Shares in Australia's largest casino operator tumbled to a one-month low after James Packer announced he was stepping down as chairman as the group posted a big slide in net profit.
While the decline in profit comes as no surprise, the change in leadership and a lack of an outlook for Crown Resorts Ltd's (ASX: CWN) troubled Macau operations have given investors little reason to stick around.
The rush for the exits sent the stock crashing 3.6% to $13.04 in early trade as the group posted a 17.9% decline in normalised net profit of $525.5 million and declared a final dividend of 19 cents a share to take its full year payout to 37 cents a share.
Both figures are in-line with market expectations but investors appear to be dumping Crown for its rival Echo Entertainment Group Ltd (ASX: EGP) after the latter posted a solid profit result yesterday.
Here are seven things you need to know about Crown's results:
- The market is troubled by James Packer's decision to hand over the chairmanship to Robert Rankin as Packer's name is synonymous with the group. However, management is trying to reassure investors that Packer will remain heavily involved with the group as he will take on a new executive director role to focus on the group's offshore operations, including its Melco Crown joint venture (JV).

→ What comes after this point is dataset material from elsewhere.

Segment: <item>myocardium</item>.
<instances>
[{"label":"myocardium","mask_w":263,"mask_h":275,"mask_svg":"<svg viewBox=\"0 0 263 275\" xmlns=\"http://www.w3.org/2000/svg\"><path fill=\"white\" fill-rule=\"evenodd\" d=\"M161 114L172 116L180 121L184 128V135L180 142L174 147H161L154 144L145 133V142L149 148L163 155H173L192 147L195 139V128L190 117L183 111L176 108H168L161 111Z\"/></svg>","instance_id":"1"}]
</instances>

- That may be a good thing as Melco Crown's Macau business is the weakest link in the group with Crown's share of the normalised net profit from the JV nearly halving to $161.3 million due to declining patronage of VIP gamblers since the Chinese government started its sustained crackdown on corruption. Trading conditions in the second half of 2014-15 actually got worse in Macau and management has not given any indication that there's light at the end of this long dark tunnel.
- Melco Crown is building a second large scale resort called Studio City in Macau, which is on track to open on October 27 this year and on budget. But the company doesn't know how many gaming tables the local government will allow it to operate and management "remains concern about receiving materially fewer tables" than it requested. The profitability of Studio City hinges on the resort securing enough tables.
- The silver-lining is Crown Melbourne's results which were bolstered by the removal of a "Super Tax" on its VIP gambling operations. Normalised earnings before interest, tax, depreciation and amortisation (EBITDA) increased 17.8% to $662.1 million. A 6.9% increase in main floor gaming revenue and a 6.6% improvement in non-gaming revenue (i.e. hotels and restaurants) also contributed to the good result.
- Crown Perth is following a similar theme and has delivered growth, albeit at a more modest pace with normalised EBITDA increasing 5.3% to $254.4 million. A lower tax rate and a 2.6% advance in main floor gaming revenue and a 1.6% gain in non-gaming revenue helped push up its bottom line.
- But growth in Crown's Australian operations pales in comparison to the earnings growth delivered by Echo Entertainment, which runs the Star Casino in Sydney as well as the Treasury Casino in Brisbane and Jupiters Casino on the Gold Coast.
- It's the lack of a nearer-term catalyst for the stock that is weighing on Crown and I am not expecting the stock to outperform (barring some corporate action, such as the rumoured management buyout) even though I think Crown represents good longer-term value at the current price.